Edge of The Sun tem como pontos fortes a variedade e a boa gestão dos seus trunfos e ideias. Assume-se como um disco que se deixa escutar e vai se revelando a sucessivas audições, que acabam sempre por ser prazerosas e leves ao ouvido. Para além de grandes canções como Tapping On The Line e Cumbia De Donde, temos ainda o matreiro e aventureiro instrumental Coyoacan, a valsa tropical que é Moon Never Rises e a faixa que põe o disco a dormir, Follow The River. Provavelmente uma das melhores composições que os Calexico fizeram nos últimos anos. O equilíbrio entre esta nova atmosfera mais sonhadora e nocturna e o som quente e encardido de sempre foi aqui alcançado e colocado de forma engenhosa como um resumo daquilo que é a inteireza do trabalho de que faz parte.
Assim se fez mais um disco e assim se ouviram mais belas e agradáveis canções. Os anos passam e os registos continuam a ser sucessivamente bons.
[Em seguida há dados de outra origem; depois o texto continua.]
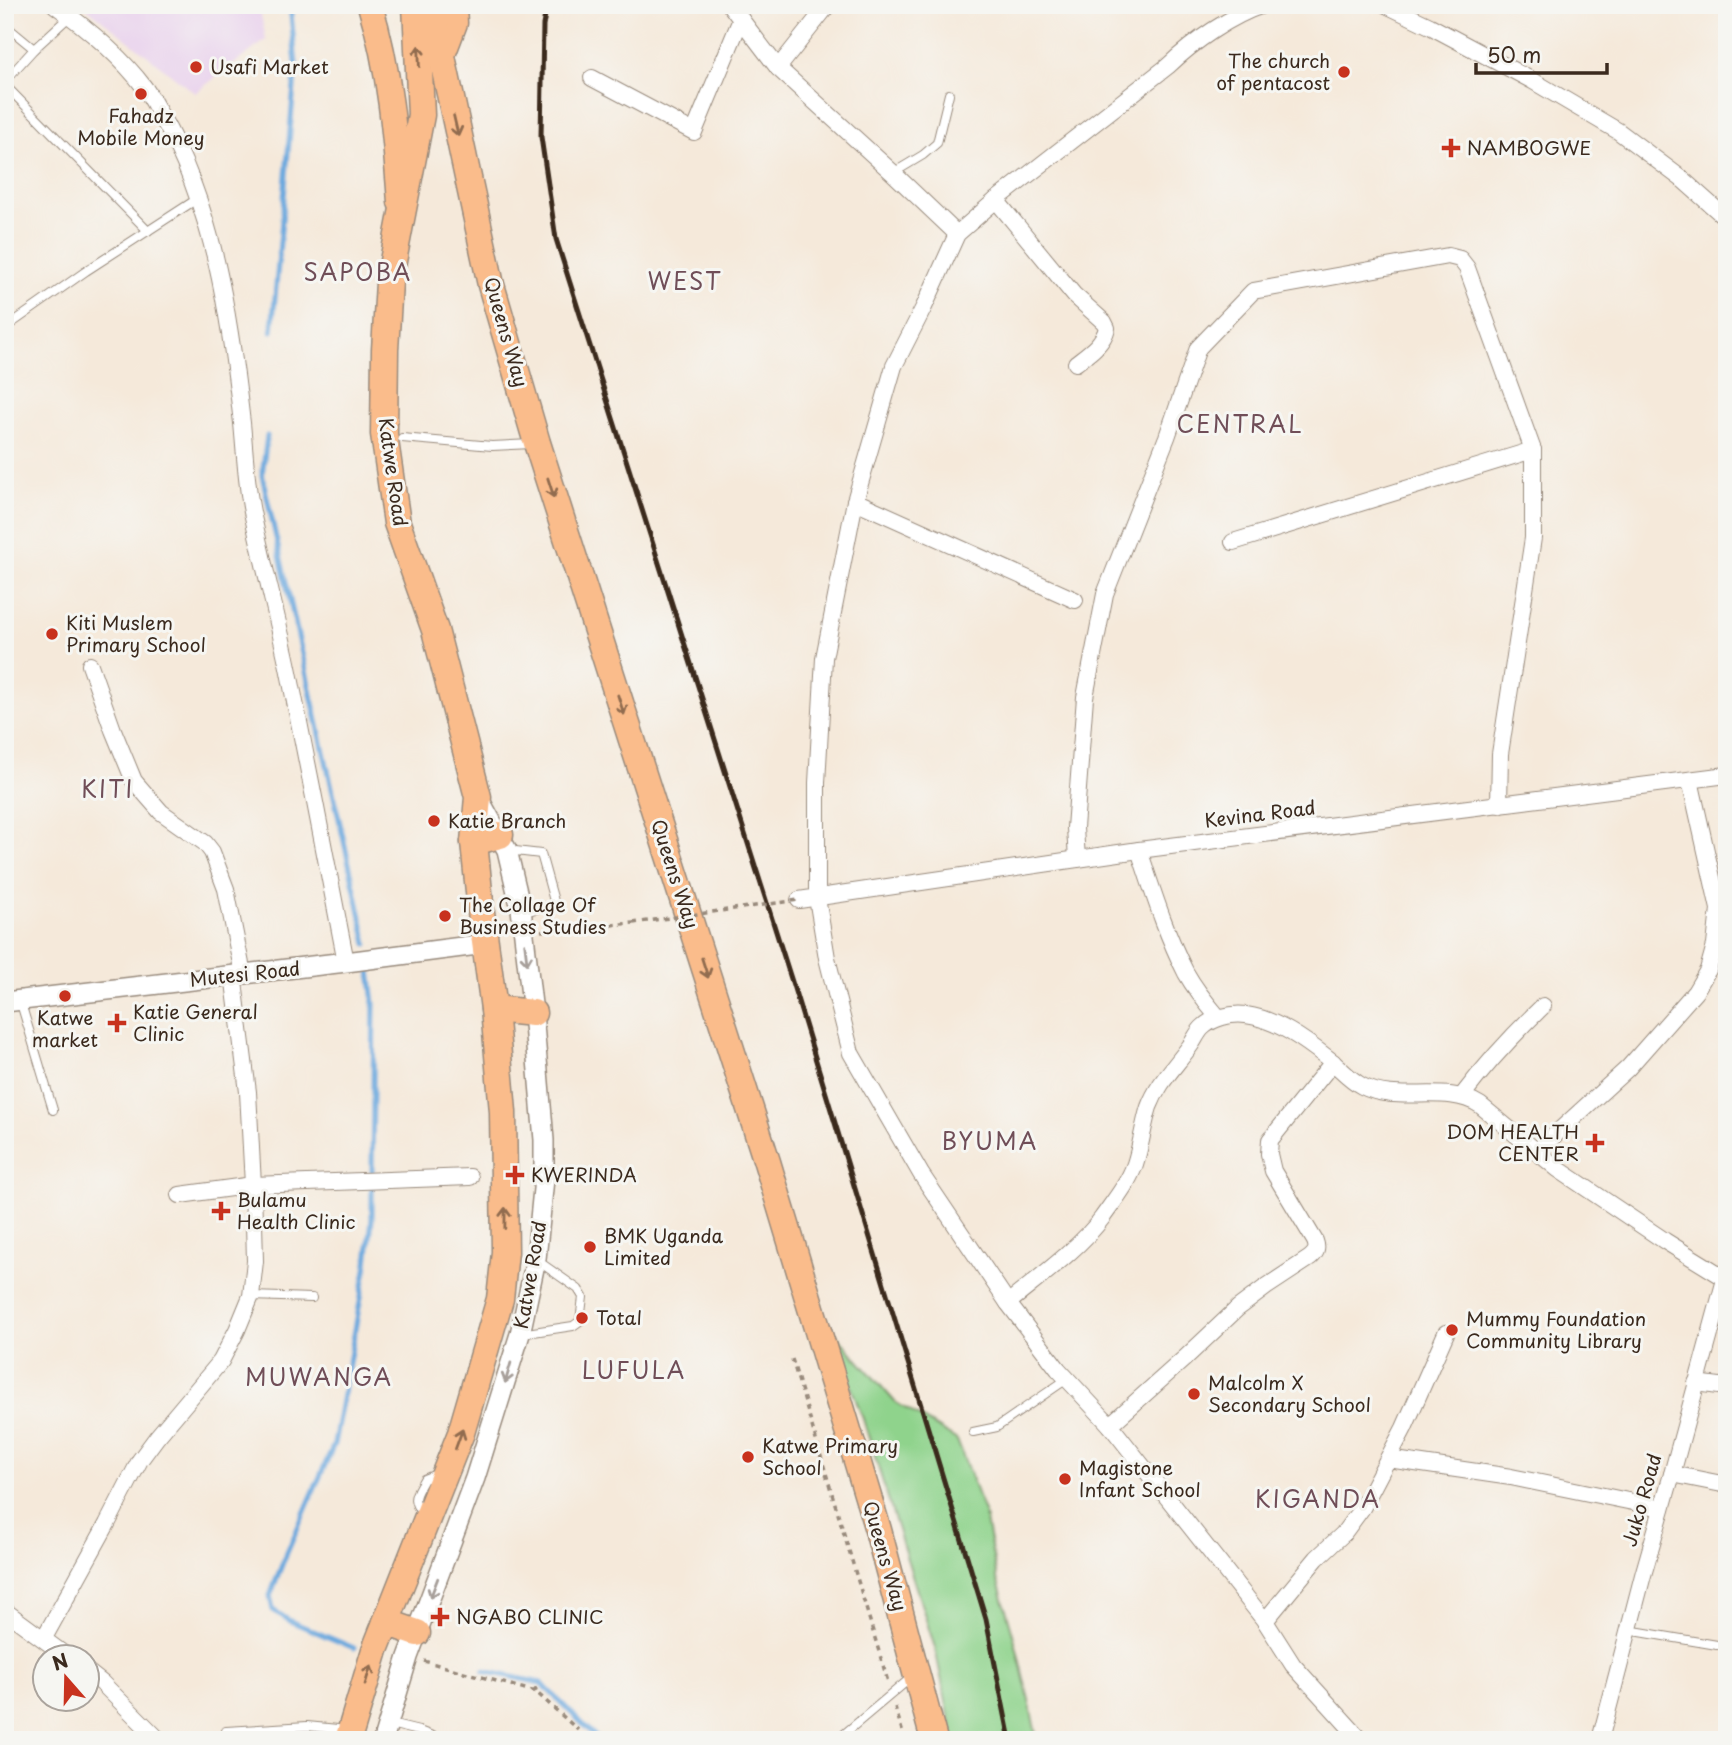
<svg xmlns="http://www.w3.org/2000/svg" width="1732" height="1745" viewBox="0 0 1732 1745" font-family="'Playpen Sans',sans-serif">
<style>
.built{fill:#e9d2ed}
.green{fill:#8fd38c;stroke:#657e55;stroke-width:2}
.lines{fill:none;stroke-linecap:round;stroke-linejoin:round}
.stream{stroke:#6ca9de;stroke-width:5}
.service-casing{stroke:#988a7c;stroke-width:10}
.minor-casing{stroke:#988a7c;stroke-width:18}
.tertiary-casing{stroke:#988a7c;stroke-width:22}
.primary-casing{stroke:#988a7c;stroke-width:27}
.trunk-casing{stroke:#988a7c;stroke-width:29}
.path{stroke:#988a7c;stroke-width:3.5;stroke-dasharray:5 5;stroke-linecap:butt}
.service{stroke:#fff;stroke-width:8}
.minor{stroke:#fff;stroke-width:16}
.tertiary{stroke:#fff;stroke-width:19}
.primary{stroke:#fabc8b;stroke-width:24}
.trunk{stroke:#fabc8b;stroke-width:26}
.rail{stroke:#3b2a1e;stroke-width:5}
.path-bridge{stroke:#988a7c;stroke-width:3.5;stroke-dasharray:5 5;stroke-linecap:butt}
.oneway{stroke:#916c4f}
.oneway2{stroke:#a79f9a}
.poi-dot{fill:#c8321e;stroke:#f6f6f2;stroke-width:2.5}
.labels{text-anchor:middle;stroke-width:6;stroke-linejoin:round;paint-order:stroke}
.poi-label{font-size:19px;fill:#3b2a1e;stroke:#f6f6f2;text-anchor:start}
.street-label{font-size:19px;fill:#3b2a1e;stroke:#f6f6f2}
.quarter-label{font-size:23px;letter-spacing:2px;fill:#704e58;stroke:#f6f6f2}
</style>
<rect width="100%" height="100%" fill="#f6f6f2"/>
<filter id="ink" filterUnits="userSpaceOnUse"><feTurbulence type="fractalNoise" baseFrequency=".0143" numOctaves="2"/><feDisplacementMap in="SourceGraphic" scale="14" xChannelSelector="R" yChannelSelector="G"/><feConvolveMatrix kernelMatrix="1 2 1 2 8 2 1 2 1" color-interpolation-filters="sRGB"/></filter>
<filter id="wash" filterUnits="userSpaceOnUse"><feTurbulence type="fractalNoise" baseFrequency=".00686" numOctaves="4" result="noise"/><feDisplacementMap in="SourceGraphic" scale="28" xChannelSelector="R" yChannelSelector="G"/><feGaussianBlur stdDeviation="1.57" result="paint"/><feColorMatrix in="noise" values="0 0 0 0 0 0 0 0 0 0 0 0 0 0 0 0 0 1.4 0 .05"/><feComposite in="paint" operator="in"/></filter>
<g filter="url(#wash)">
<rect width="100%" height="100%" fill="#f5e9da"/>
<path class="built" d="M 83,5 L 267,5 L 261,15 L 266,40 L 195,93 Z"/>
<path class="green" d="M 829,1327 L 895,1402 L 957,1440 L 985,1515 L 997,1578 L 1015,1641 L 1029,1700 L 1037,1740 L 954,1740 L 935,1648 L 863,1419 Z"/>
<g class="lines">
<g class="stream">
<path d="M 272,331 L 296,64 L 290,5"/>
<path d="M 267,436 L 262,475 L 367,944"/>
<path d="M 370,970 L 374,1003 L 372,1171"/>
<path d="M 354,1648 L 290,1621 L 273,1610 L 270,1596 L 283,1562 L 334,1444 L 367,1264 L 372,1219 L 372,1188"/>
<path d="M 484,1671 L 541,1683 L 599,1740"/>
</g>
</g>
</g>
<g filter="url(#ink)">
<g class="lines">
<defs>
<g id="service">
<path d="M 5,25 L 34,49 L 5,81"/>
<path d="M 34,49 L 70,16 L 78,5"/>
<path d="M 5,85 L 148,231"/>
<path d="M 893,173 L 923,155 L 937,143 L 949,94"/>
<path d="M 5,328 L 86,271 L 197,199"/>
<path d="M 402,438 L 492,446 L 532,444"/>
<path d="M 507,850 L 541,854 L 554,901 L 551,905 L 521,913"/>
<path d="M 20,1000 L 53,1110"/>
<path d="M 251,1296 L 312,1298"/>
<path d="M 520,1334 L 573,1326 L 580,1321 L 583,1297 L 578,1289 L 538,1261"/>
<path d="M 973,1432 L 997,1427 L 1067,1379"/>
<path d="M 423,1515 C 410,1498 415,1496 424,1479 L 439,1473"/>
<path d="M 1628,1630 L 1717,1645"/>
<path d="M 390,1724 L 419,1731 L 443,1740"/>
<path d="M 226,1731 L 307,1726 L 348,1730"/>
<path d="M 837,1740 L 913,1676"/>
</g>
<g id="minor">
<path d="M 55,5 C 87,28 120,55 144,87 C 150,95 155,105 160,114 C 214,206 230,319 242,423 C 245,453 246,483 252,512 C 263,564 277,615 288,667 C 308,765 327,864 346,962"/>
<path d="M 730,5 L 778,68 L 893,173 L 957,234"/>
<path d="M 1263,5 C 1230,16 1193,42 1168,66 L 996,200 L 957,234 L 924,307 L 894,366 L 855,501 L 824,658 L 817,783 L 817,898 L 827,958 L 851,1053 L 921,1174 L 1008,1303 L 1058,1369 L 1110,1425 L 1265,1621 L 1293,1665 L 1361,1740"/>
<path d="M 1386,5 L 1430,26 L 1533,81 L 1618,131 L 1682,179 L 1727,219"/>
<path d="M 778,68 L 828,5"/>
<path d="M 592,78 L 694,132 L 741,19"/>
<path d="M 996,200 L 1074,295 L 1104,322 L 1107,328 C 1103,344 1089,353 1076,363"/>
<path d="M 855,501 L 1075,600"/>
<path d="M 1233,542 L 1533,450"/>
<path d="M 90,665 L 113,730 L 134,781 L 161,812 L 205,843 L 212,852 L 226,889 L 243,974"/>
<path d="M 1139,850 C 1153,892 1166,934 1186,973 C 1195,989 1207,1004 1218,1017"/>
<path d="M 1077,859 L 1075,828 L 1085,697 L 1105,594 L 1167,437 L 1198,348 L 1253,291 L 1448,256 L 1460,259 L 1467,268 L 1533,450 L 1533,538 L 1500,754 L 1499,805"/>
<path d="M 799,900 L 1139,850 L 1727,775"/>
<path d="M 1462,1096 C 1487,1063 1514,1034 1543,1006"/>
<path d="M 1536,1152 L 1628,1068 L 1695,992 L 1708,970 L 1715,945 L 1719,909 L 1690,780"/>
<path d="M 180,1195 L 253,1185 L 470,1177"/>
<path d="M 1008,1303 C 1037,1279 1080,1248 1102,1218 C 1114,1201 1128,1184 1135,1164 C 1141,1146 1143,1126 1149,1107 C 1158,1083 1175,1067 1190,1046 C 1194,1041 1197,1033 1202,1028 C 1212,1018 1231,1013 1246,1015 C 1276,1019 1306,1041 1329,1059 C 1340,1068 1350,1080 1362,1086 C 1399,1105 1446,1083 1480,1105 L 1558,1169 L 1665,1241 L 1725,1278"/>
<path d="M 1696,1383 L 1727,1387"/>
<path d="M 1110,1425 L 1185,1358 L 1238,1308 L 1266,1287 L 1310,1258 C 1316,1253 1318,1249 1315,1241 L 1273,1171 L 1269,1154 L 1270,1140 L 1333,1062"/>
<path d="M 1388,1459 L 1511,1477 L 1662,1508"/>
<path d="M 1672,1474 L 1727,1485"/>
<path d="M 5,1611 L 69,1658"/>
<path d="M 1265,1621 L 1317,1558 L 1343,1534 L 1362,1508 L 1404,1428 L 1446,1333"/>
<path d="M 44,1638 L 107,1524 L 140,1460 L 157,1437 L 221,1361 L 237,1330 L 251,1296 L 255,1261 L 253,1185 L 248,1092 L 233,974"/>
<path d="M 88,1672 L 102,1683 L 159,1740"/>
<path d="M 1600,1740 L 1643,1575 L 1672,1474 L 1727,1272"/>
</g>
<g id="tertiary">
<path d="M 5,1002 L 346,962 L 485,944"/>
<path d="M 383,1740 L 408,1657 L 475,1478 L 520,1334 L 536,1259 L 544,1179 L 544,1140 L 533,1013 L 521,909 L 507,850 L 478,797"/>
</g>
<g id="primary">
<path d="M 370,5 C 390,70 395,136 400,202"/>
<path d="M 441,60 L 455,23 L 454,5"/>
</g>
<g id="trunk">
<path d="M 431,5 L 491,285 L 537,443 L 767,1162 L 878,1530 L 934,1740"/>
<path d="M 474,842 L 500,835"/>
<path d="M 494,1009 L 533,1013"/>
<path d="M 386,1622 L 417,1633"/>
<path d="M 348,1740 L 375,1650 L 461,1433 L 500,1299 L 505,1252 L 503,1112 L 494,1009 L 481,912 L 474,842 L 478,797 L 435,630 L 397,523 L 384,434 L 385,350 L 389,282 L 421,115 L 416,5"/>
</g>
</defs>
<use href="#service" class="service-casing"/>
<use href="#minor" class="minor-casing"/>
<use href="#tertiary" class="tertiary-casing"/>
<use href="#primary" class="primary-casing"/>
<use href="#trunk" class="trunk-casing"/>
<g class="path">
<path d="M 541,931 L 633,923"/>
<path d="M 792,1359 L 888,1682"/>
<path d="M 424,1661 L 536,1692 L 578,1730"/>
<path d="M 536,1692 L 535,1690 L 540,1687"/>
<path d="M 895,1707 L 905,1740"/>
</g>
<use href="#service" class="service"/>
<use href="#minor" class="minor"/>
<use href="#tertiary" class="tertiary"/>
<use href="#primary" class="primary"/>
<use href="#trunk" class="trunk"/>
<path class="rail" d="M 547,5 L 543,25 L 541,137 L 556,239 L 793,985 L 986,1619 L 1010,1740"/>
<path class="path-bridge" d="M 633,923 L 799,900"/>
</g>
<defs><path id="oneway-shaft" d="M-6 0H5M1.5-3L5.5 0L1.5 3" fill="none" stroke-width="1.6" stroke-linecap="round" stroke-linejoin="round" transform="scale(1.75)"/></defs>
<g class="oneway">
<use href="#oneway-shaft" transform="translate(419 56) rotate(-92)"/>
<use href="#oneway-shaft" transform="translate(456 126) rotate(77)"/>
<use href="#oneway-shaft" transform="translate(551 488) rotate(72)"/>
<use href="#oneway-shaft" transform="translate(621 705) rotate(72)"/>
<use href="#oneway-shaft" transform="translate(705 968) rotate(72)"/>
<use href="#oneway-shaft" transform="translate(505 1218) rotate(-89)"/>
<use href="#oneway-shaft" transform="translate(459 1439) rotate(-70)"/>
<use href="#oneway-shaft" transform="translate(368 1675) rotate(-73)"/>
</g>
<g class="oneway2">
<use href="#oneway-shaft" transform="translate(526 954) rotate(83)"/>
<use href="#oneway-shaft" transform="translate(508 1373) rotate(106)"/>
<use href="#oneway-shaft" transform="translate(434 1588) rotate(111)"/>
</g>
</g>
<g class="poi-dot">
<circle cx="196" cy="67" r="7"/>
<circle cx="1344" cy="72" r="7"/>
<circle cx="141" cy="94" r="7"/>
<path d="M1447.5 137.5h7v7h7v7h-7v7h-7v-7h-7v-7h7z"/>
<circle cx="52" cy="634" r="7"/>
<circle cx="434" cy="821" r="7"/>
<circle cx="445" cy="916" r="7"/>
<circle cx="65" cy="996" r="7"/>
<path d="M113.5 1012.5h7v7h7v7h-7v7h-7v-7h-7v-7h7z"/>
<path d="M1591.5 1132.5h7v7h7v7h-7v7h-7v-7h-7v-7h7z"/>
<path d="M511.5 1164.5h7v7h7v7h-7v7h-7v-7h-7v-7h7z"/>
<path d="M217.5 1200.5h7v7h7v7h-7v7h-7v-7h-7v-7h7z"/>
<circle cx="590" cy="1247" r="7"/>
<circle cx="582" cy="1318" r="7"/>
<circle cx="1452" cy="1330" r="7"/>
<circle cx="1194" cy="1394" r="7"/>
<circle cx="748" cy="1457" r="7"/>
<circle cx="1065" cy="1479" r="7"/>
<path d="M436.5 1606.5h7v7h7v7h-7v7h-7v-7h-7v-7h7z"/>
</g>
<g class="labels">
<g class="poi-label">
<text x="1330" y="68" text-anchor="end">The church<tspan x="1330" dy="22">of pentacost</tspan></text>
<text x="210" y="74">Usafi Market</text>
<text x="141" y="123" text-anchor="middle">Fahadz<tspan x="141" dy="22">Mobile Money</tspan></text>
<text x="1467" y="155">NAMBOGWE</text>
<text x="66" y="630">Kiti Muslem<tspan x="66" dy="22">Primary School</tspan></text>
<text x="448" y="828">Katie Branch</text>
<text x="459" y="912">The Collage Of<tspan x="459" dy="22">Business Studies</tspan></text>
<text x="133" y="1019">Katie General<tspan x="133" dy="22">Clinic</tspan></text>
<text x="65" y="1025" text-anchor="middle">Katwe<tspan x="65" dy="22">market</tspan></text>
<text x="1579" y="1139" text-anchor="end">DOM HEALTH<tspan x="1579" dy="22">CENTER</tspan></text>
<text x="531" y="1182">KWERINDA</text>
<text x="237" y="1207">Bulamu<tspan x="237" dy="22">Health Clinic</tspan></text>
<text x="604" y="1243">BMK Uganda<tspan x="604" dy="22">Limited</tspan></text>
<text x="596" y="1325">Total</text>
<text x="1466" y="1326">Mummy Foundation<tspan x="1466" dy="22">Community Library</tspan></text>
<text x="1208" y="1390">Malcolm X<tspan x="1208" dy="22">Secondary School</tspan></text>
<text x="762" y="1453">Katwe Primary<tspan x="762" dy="22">School</tspan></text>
<text x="1079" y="1475">Magistone<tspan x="1079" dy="22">Infant School</tspan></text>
<text x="456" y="1624">NGABO CLINIC</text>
</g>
<g class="street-label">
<text transform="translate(506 332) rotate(74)" y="7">Queens Way</text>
<text transform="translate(393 472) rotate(82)" y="7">Katwe Road</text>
<text transform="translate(1260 814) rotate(-7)" y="7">Kevina Road</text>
<text transform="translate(675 874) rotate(72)" y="7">Queens Way</text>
<text transform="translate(245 974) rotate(-6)" y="7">Mutesi Road</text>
<text transform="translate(530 1275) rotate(-80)" y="7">Katwe Road</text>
<text transform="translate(1642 1500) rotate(-74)" y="7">Juko Road</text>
<text transform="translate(885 1556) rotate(74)" y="7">Queens Way</text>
</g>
<g class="quarter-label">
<text x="358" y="281">SAPOBA</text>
<text x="685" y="290">WEST</text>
<text x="1240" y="433">CENTRAL</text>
<text x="108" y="798">KITI</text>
<text x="990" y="1150">BYUMA</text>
<text x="634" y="1379">LUFULA</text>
<text x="319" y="1386">MUWANGA</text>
<text x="1318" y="1508">KIGANDA</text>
</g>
</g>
<rect width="1732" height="1745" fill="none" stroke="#f6f6f2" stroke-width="28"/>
<g transform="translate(66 1678) rotate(340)"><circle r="33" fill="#f6f6f2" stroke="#aba49d" stroke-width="2"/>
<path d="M0-5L12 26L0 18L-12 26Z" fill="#c8321e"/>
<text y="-10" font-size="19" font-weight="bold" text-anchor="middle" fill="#3b2a1e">N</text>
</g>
<path d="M1476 63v10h131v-10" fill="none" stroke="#3b2a1e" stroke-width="3.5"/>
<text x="1487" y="63" font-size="21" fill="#3b2a1e" stroke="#f6f6f2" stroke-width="5" paint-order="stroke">50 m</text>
</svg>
Os Calexico talvez poderão vir a ser aquela banda que não vai ser lembrada por terem deixado para trás discos icónicos e, francamente, não precisam disso. O que faz deste grupo tão bom é o constante gosto (e bom gosto) que demonstram ao fazer música. Derivados do sentimento, da sensação e de imagens que podem ou não ser as nossas, estes rapazes vão fazer-nos contentes enquanto continuarem a visitar-nos, em disco ou em pessoa. Até lá, vamos aguardando pacientemente. Não há pressa…
Nota: 7,8/10
*Este artigo foi escrito, por opção do autor, segundo as normas do Acordo Ortográfico de 1945.